### Aim of the exercise
Print the lines that run from the line with "nose: (687, 690)" to the line with "left front paw: (669, 101)", keeping both end lines, exactly as they appear in the entries below, and nothing else.

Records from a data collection

━━━━━━━━━━━━━━━━━━━━

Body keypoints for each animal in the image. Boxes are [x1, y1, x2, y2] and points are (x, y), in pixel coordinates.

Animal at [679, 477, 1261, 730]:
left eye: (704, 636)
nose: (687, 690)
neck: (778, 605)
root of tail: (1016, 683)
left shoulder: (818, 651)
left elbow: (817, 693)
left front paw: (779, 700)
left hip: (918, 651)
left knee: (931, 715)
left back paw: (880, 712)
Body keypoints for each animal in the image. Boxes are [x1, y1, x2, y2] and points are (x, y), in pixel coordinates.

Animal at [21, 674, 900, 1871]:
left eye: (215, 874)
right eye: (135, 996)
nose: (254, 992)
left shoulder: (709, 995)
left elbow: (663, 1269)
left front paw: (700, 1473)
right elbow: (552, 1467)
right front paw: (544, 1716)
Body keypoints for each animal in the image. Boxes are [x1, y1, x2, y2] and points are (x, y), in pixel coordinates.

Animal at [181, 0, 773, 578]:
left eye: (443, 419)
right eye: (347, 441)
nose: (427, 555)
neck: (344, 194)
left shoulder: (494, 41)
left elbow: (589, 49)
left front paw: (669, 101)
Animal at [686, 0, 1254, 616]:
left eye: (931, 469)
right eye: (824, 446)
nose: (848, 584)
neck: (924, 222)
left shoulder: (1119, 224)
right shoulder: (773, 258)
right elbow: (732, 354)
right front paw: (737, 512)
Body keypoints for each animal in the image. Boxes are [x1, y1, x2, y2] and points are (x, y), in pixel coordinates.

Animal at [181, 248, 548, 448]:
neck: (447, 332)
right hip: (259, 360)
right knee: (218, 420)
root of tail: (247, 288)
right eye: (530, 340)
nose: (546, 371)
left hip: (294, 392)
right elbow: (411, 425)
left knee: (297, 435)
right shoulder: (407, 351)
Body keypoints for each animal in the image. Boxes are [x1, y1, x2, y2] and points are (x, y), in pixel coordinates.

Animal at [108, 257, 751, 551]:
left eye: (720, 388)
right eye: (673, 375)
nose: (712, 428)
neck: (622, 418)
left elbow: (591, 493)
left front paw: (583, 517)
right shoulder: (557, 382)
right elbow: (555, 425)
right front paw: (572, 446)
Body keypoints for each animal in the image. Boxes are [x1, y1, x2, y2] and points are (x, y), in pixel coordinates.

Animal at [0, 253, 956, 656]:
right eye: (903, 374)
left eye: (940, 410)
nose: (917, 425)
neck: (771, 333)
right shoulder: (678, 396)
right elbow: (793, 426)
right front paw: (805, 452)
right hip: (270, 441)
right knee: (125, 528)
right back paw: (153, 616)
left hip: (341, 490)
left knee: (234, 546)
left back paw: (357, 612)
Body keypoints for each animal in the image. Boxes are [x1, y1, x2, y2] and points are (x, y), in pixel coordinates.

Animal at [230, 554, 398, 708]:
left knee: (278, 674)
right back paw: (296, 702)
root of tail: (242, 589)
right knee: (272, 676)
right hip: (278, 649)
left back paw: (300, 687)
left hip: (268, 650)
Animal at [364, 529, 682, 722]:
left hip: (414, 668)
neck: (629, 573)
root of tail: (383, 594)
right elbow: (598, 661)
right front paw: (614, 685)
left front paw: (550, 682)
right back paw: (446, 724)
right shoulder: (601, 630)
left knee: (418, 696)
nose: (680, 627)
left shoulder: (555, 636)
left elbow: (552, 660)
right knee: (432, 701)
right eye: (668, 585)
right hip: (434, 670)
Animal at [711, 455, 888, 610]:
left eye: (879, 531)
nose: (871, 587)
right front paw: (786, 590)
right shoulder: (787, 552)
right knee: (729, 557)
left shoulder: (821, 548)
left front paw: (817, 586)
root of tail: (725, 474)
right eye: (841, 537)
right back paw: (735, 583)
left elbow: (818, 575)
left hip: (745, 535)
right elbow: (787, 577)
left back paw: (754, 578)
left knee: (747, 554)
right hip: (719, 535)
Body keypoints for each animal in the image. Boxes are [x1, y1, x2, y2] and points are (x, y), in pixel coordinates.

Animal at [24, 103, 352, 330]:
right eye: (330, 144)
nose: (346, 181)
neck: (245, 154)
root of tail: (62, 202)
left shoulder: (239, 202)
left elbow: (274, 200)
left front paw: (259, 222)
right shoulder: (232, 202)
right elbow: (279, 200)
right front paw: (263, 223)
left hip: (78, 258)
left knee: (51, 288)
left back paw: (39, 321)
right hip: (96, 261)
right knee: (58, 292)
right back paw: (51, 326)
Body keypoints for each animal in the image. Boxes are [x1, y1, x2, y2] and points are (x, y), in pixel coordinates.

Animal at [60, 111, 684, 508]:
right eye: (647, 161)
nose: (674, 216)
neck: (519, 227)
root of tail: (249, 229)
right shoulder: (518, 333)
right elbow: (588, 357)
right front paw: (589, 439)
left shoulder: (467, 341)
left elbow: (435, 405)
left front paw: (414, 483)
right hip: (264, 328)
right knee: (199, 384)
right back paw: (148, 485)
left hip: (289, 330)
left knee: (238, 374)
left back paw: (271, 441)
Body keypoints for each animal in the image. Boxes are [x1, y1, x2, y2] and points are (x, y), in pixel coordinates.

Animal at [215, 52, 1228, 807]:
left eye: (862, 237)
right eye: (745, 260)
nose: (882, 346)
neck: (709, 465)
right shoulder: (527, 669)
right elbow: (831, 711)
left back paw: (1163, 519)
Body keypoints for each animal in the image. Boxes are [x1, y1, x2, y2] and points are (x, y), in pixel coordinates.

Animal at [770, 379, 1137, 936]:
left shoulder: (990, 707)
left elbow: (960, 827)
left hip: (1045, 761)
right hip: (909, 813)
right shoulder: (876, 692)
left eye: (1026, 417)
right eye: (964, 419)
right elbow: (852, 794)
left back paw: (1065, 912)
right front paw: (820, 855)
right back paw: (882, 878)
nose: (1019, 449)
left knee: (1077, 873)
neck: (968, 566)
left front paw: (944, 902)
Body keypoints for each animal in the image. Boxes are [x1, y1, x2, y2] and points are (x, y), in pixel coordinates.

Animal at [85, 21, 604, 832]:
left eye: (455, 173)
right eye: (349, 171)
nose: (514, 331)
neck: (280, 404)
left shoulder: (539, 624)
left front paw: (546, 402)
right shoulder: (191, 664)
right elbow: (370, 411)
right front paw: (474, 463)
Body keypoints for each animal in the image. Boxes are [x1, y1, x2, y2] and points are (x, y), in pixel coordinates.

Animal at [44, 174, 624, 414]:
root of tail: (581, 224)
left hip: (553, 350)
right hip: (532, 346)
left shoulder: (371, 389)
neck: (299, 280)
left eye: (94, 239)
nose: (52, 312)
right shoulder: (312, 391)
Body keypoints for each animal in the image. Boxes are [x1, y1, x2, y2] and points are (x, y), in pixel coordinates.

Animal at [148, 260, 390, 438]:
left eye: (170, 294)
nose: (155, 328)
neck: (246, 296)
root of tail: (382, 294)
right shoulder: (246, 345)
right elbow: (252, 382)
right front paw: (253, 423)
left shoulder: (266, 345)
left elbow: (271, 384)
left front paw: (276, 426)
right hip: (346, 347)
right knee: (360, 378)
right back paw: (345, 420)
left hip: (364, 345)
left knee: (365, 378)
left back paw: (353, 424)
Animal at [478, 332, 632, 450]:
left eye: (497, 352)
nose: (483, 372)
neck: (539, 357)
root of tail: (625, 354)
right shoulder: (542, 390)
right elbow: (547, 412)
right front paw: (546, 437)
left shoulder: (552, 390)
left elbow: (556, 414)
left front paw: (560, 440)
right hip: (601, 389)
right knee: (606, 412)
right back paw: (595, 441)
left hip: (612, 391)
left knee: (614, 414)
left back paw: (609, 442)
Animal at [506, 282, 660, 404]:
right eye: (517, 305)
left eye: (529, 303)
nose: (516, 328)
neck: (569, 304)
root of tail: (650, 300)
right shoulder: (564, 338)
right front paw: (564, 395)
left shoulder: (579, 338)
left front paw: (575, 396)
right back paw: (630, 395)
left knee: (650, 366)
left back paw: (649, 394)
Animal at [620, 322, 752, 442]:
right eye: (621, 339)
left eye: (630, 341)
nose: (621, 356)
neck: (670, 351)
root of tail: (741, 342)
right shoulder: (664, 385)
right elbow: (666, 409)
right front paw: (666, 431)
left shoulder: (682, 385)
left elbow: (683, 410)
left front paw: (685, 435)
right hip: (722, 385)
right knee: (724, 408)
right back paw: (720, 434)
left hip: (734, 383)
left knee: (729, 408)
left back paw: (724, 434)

━━━━━━━━━━━━━━━━━━━━

### Exercise response
nose: (687, 690)
neck: (778, 605)
root of tail: (1016, 683)
left shoulder: (818, 651)
left elbow: (817, 693)
left front paw: (779, 700)
left hip: (918, 651)
left knee: (931, 715)
left back paw: (880, 712)
Body keypoints for each animal in the image. Boxes are [x1, y1, x2, y2] and points are (x, y), in pixel coordinates.

Animal at [21, 674, 900, 1871]:
left eye: (215, 874)
right eye: (135, 996)
nose: (254, 992)
left shoulder: (709, 995)
left elbow: (663, 1269)
left front paw: (700, 1473)
right elbow: (552, 1467)
right front paw: (544, 1716)
Body keypoints for each animal in the image. Boxes are [x1, y1, x2, y2] and points are (x, y), in pixel coordinates.

Animal at [181, 0, 773, 578]:
left eye: (443, 419)
right eye: (347, 441)
nose: (427, 555)
neck: (344, 194)
left shoulder: (494, 41)
left elbow: (589, 49)
left front paw: (669, 101)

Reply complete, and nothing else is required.